ONSIDE: Angel investors must be beneficial partners in the business. Photo: Stockphoto

Angels work better together

Wednesday, 29 June, 2016 - 12:51

New tax incentives are aimed at encouraging angel investors and startups to build strong relationships.

The government’s tax incentives to encourage private investment in startups begin this month.

There has been a marked decline in investment since the incentives were announced in December. Not surprisingly, everyone has been waiting for the incentive to kick in. We expect the floodgates to open and business to resume as normal now.

Of course with the federal election just held, some may wait to see how things settle; but there was a lack of the usual partisan politics around innovation during the campaign. The major political parties seemed to agree that innovation is good, both agree that incentivising innovation is good.

The main points of the new incentives regime are that: 20 per cent of any investment in a startup can be claimed as a tax offset; and capital gains are not taxed on investments in startups.

The usual suspects in the finance industry can assist with more details and advice.

This leads us to the recently rebranded Perth Angels’ latest sessions on angel investing. Formerly known as WA Angel Investors, the group invited Jordan Green, founder of the Melbourne Angels, to come to Perth and talk – to share his experiences of 20-plus years of private investing in startups.

The key point Mr Green wanted to make is that angels must be beneficial partners in the business. To make any money, the business must succeed. Getting a startup to succeed is hard. Making it harder by trying to wring the best terms from the founders is a bad strategy. Early-stage investors need to be helping the founders to succeed as their primary goal.

Mr Green pointed out that the mining boom has actually been a resources construction boom. The mining industry is now entering the operational phase. The mines we’ve been busy building will now operate for the next 20 years or more.

This represents a huge opportunity for mining services companies. Innovation in those services utilising new technology will be key to unlocking value.

Mr Green also foresees the reduction in public investment. The need and opportunity for huge public investment in construction projects will recede. Private investment will become more attractive. Investors will need to create diverse portfolios, including some private investment in innovation tech.

But he was very clear about only investing a small part of the portfolio in angel deals.
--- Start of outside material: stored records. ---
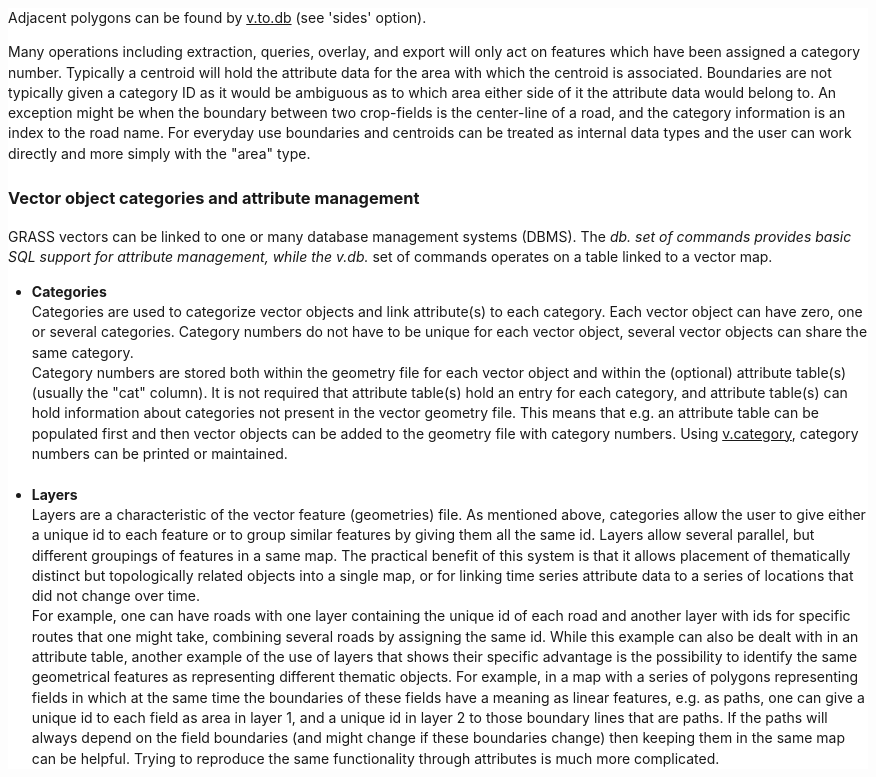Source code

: Adjacent polygons can be found by <a href="v.to.db.html">v.to.db</a>
(see 'sides' option).
<p>
Many operations including extraction, queries, overlay, and export will
only act on features which have been assigned a category number. Typically
a centroid will hold the attribute data for the area with which the centroid is
associated. Boundaries are not typically given a category ID as it would be
ambiguous as to which area either side of it the attribute data would belong
to. An exception might be when the boundary between two crop-fields is the
center-line of a road, and the category information is an index to the road
name. For everyday use boundaries and centroids can be treated as internal
data types and the user can work directly and more simply with the "area"
type.


<h3>Vector object categories and attribute management</h3>

GRASS vectors can be linked to one or many database management systems
(DBMS). The <em>db.*</em> set of commands provides basic SQL support for
attribute management, while the <em>v.db.*</em> set of commands operates
on a table linked to a vector map.

<ul>
<li><b>Categories</b><br>
Categories are used to categorize vector objects and link
attribute(s) to each category. Each vector object can have zero, one or
several categories. Category numbers do not have to be unique for
each vector object, several vector objects can share the same category.
<br>Category numbers are stored both within the geometry file for each
vector object and within the (optional) attribute table(s) (usually the "cat"
column). It is not required that attribute table(s) hold an entry for
each category, and attribute table(s) can hold
information about categories not present in the vector geometry file.
This means that e.g. an attribute table can be populated first and then
vector objects can be added to the geometry file with category numbers.
Using <a href="v.category.html">v.category</a>, category numbers can be
printed or maintained.
<br><br></li>

<li><b>Layers</b><br>
Layers are a characteristic of the vector feature (geometries) file.
As mentioned above, categories allow the user to give either a
unique id to each feature or to group similar features by giving
them all the same id. Layers allow several parallel, but different
groupings of features in a same map. The practical benefit of this
system is that it allows placement of thematically distinct but
topologically related objects into a single map, or for linking time
series attribute data to a series of locations that did not change
over time.
<br>
For example, one can have roads with one layer
containing the unique id of each road and another layer with ids for
specific routes that one might take, combining several roads by
assigning the same id. While this example can also be dealt with in
an attribute table, another example of the use of layers that shows
their specific advantage is the possibility to identify the same geometrical
features as representing different thematic objects. For example,
in a map with a series of polygons representing fields in
which at the same time the boundaries of these fields have a meaning
as linear features, e.g. as paths, one can give a unique id to each
field as area in layer 1, and a unique id in layer 2 to those
boundary lines that are paths. If the paths will always depend on
the field boundaries (and might change if these boundaries
change) then keeping them in the same map can be helpful. Trying
to reproduce the same functionality through attributes is much more
complicated.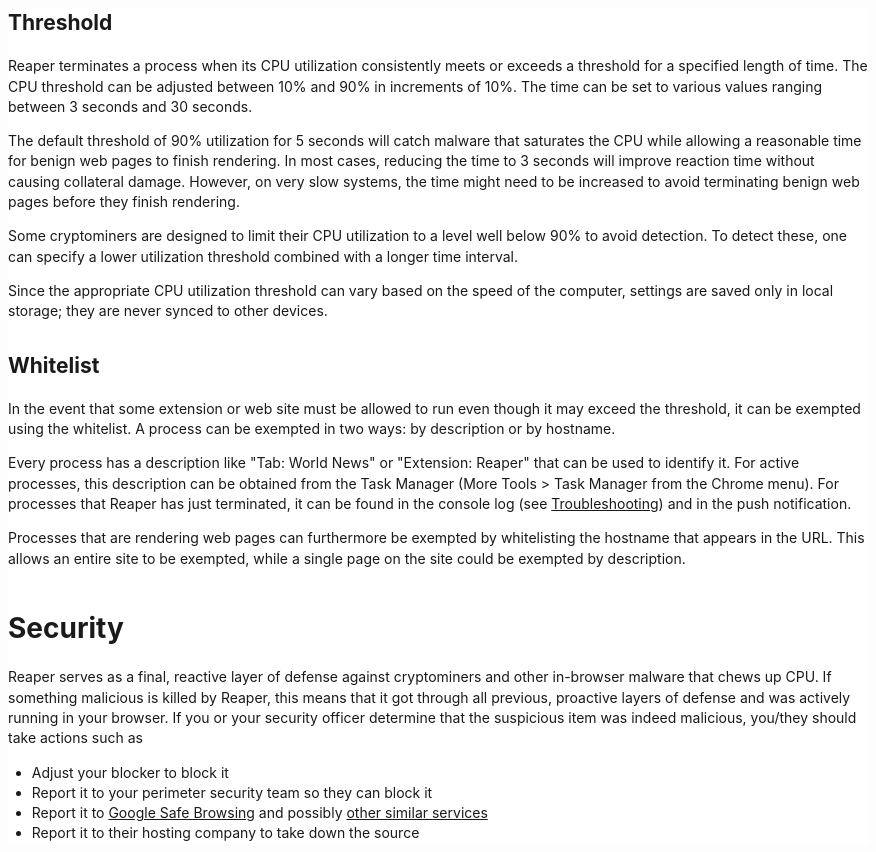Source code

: Threshold
---------

Reaper terminates a process when its CPU utilization consistently meets or
exceeds a threshold for a specified length of time.  The CPU threshold can be
adjusted between 10% and 90% in increments of 10%.  The time can be set to
various values ranging between 3 seconds and 30 seconds.

The default threshold of 90% utilization for 5 seconds will catch malware
that saturates the CPU while allowing a reasonable time for benign web pages
to finish rendering.  In most cases, reducing the time to 3 seconds will
improve reaction time without causing collateral damage.  However, on very
slow systems, the time might need to be increased to avoid terminating benign
web pages before they finish rendering.

Some cryptominers are designed to limit their CPU utilization to a level well
below 90% to avoid detection.  To detect these, one can specify a lower
utilization threshold combined with a longer time interval.

Since the appropriate CPU utilization threshold can vary based on the speed
of the computer, settings are saved only in local storage; they are never
synced to other devices.

Whitelist
---------

In the event that some extension or web site must be allowed to run even
though it may exceed the threshold, it can be exempted using the whitelist.
A process can be exempted in two ways:  by description or by hostname.

Every process has a description like "Tab: World News" or "Extension: Reaper"
that can be used to identify it.  For active processes, this description can
be obtained from the Task Manager (More Tools > Task Manager from the Chrome
menu).  For processes that Reaper has just terminated, it can be found in the
console log (see <a href="#log">Troubleshooting</a>) and in the push
notification.

Processes that are rendering web pages can furthermore be exempted by
whitelisting the hostname that appears in the URL.  This allows an entire
site to be exempted, while a single page on the site could be exempted by
description.


Security
========

Reaper serves as a final, reactive layer of defense against cryptominers and
other in-browser malware that chews up CPU.  If something malicious is killed
by Reaper, this means that it got through all previous, proactive layers of
defense and was actively running in your browser.  If you or your security
officer determine that the suspicious item was indeed malicious, you/they
should take actions such as

- Adjust your blocker to block it
- Report it to your perimeter security team so they can block it
- Report it to [Google Safe Browsing](https://safebrowsing.google.com/safebrowsing/report_badware/) and possibly [other similar services](https://decentsecurity.com/malware-web-and-phishing-investigation/)
- Report it to their hosting company to take down the source
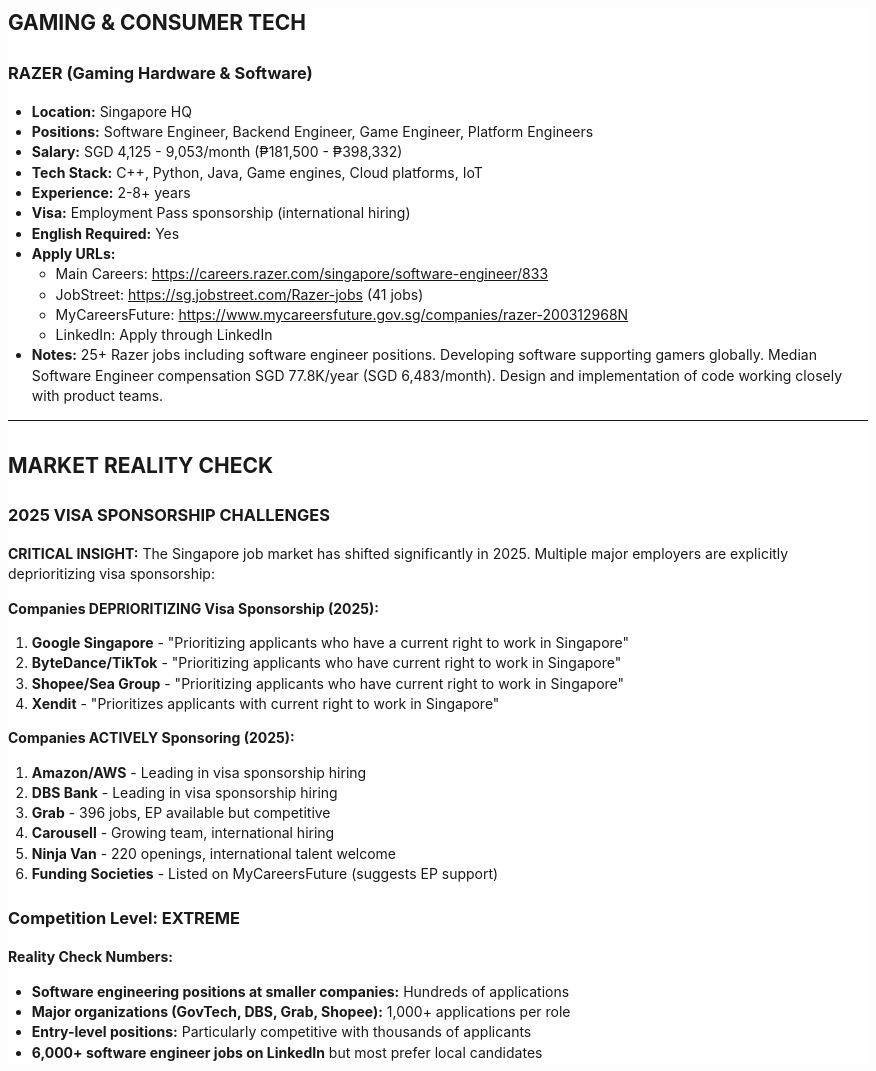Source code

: 
## GAMING & CONSUMER TECH

### RAZER (Gaming Hardware & Software)

- **Location:** Singapore HQ
- **Positions:** Software Engineer, Backend Engineer, Game Engineer, Platform Engineers
- **Salary:** SGD 4,125 - 9,053/month (₱181,500 - ₱398,332)
- **Tech Stack:** C++, Python, Java, Game engines, Cloud platforms, IoT
- **Experience:** 2-8+ years
- **Visa:** Employment Pass sponsorship (international hiring)
- **English Required:** Yes
- **Apply URLs:**
  - Main Careers: https://careers.razer.com/singapore/software-engineer/833
  - JobStreet: https://sg.jobstreet.com/Razer-jobs (41 jobs)
  - MyCareersFuture: https://www.mycareersfuture.gov.sg/companies/razer-200312968N
  - LinkedIn: Apply through LinkedIn
- **Notes:** 25+ Razer jobs including software engineer positions. Developing software supporting gamers globally. Median Software Engineer compensation SGD 77.8K/year (SGD 6,483/month). Design and implementation of code working closely with product teams.

---

## MARKET REALITY CHECK

### 2025 VISA SPONSORSHIP CHALLENGES

**CRITICAL INSIGHT:** The Singapore job market has shifted significantly in 2025. Multiple major employers are explicitly deprioritizing visa sponsorship:

**Companies DEPRIORITIZING Visa Sponsorship (2025):**
1. **Google Singapore** - "Prioritizing applicants who have a current right to work in Singapore"
2. **ByteDance/TikTok** - "Prioritizing applicants who have current right to work in Singapore"
3. **Shopee/Sea Group** - "Prioritizing applicants who have current right to work in Singapore"
4. **Xendit** - "Prioritizes applicants with current right to work in Singapore"

**Companies ACTIVELY Sponsoring (2025):**
1. **Amazon/AWS** - Leading in visa sponsorship hiring
2. **DBS Bank** - Leading in visa sponsorship hiring
3. **Grab** - 396 jobs, EP available but competitive
4. **Carousell** - Growing team, international hiring
5. **Ninja Van** - 220 openings, international talent welcome
6. **Funding Societies** - Listed on MyCareersFuture (suggests EP support)

### Competition Level: EXTREME

**Reality Check Numbers:**
- **Software engineering positions at smaller companies:** Hundreds of applications
- **Major organizations (GovTech, DBS, Grab, Shopee):** 1,000+ applications per role
- **Entry-level positions:** Particularly competitive with thousands of applicants
- **6,000+ software engineer jobs on LinkedIn** but most prefer local candidates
Early-stage startups are extremely risky.

Mr Green’s advice around choosing investments was to generally pick teams, not ideas. Ideas are unproven at the early stage, and the idea will change as the business grows. Good teams remain good regardless of what happens to the business. There are, of course, exceptions to this rule.

He emphasised that angels need an investor mindset rather than a lender mindset. Investors look at the possible rewards of an investment over the possible risks. Reward is a product of risk, and eliminating all risk also eliminates all rewards. Investors must expect some of their investments to fail, and be okay with that.

The ideal investment is one that doesn’t need lots of capital to scale; this is where tech startups shine. A relatively small investment in development can scale to tens of millions of customers.

Angels should aim for solid trade sales as exits. IPOs are not actually exits for angels. A trade sale gives the angel a clean exit with maximum value.

Mr Green’s firm opinion was that he would prefer five solid trade sales at $20 million each than one unicorn at $200 million. Unicorns are hard to find and unreliable.

The ideal angel investment deal looks like a small tech company with a great team that aims to achieve a trade sale. There are definitely some startups that look like this being forced to go east to find money. The opportunities are real.

To stand the best chance of finding such deals, angels need to group up. The amount of time required to screen startups and do the administrative work involved is huge. Spreading this between a whole group of angels makes the load lighter on everyone.

The group is more likely to find the best deals. And having other people able to spot problems and give a different perspective is gold.

The Perth Angels group is becoming more active in the startup community, taking a more pro-active attitude and actively seeking deals to make.

Hopefully the new incentives will bring more investors into the fold, and fewer Perth startups will be forced to go east to get funding.